## What to work on
Reproduce all of the rows below word for word, omitting the pictures.

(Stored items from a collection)
+---+

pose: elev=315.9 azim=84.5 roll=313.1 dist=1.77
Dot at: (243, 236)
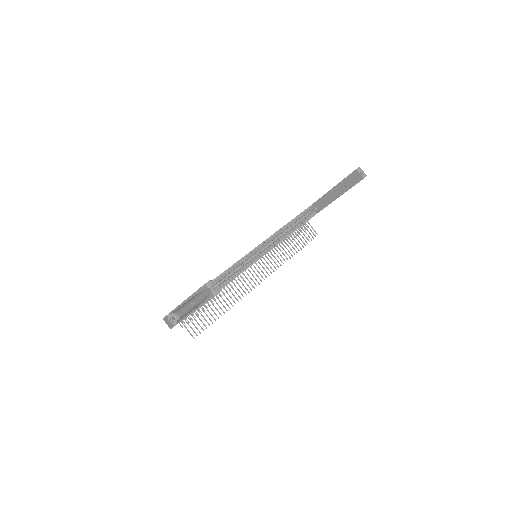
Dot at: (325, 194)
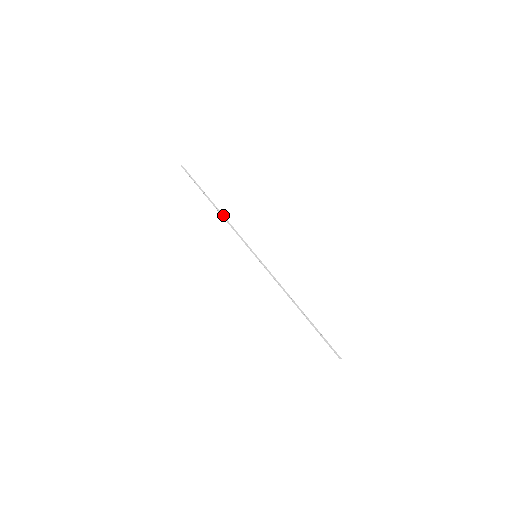
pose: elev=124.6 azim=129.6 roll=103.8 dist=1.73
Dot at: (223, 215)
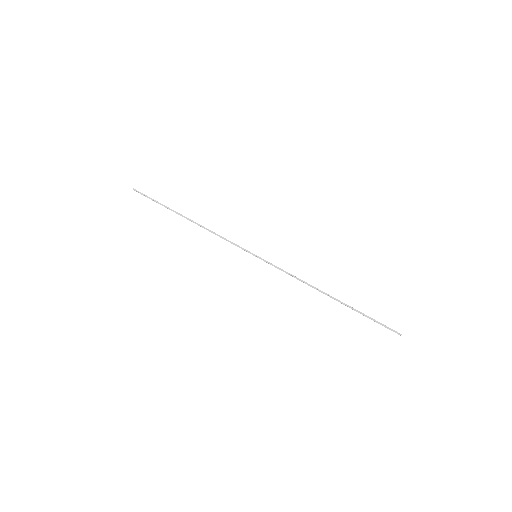
Dot at: (201, 225)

+---+

## Answer in full
pose: elev=315.9 azim=84.5 roll=313.1 dist=1.77
Dot at: (243, 236)
Dot at: (325, 194)
pose: elev=124.6 azim=129.6 roll=103.8 dist=1.73
Dot at: (223, 215)
Dot at: (201, 225)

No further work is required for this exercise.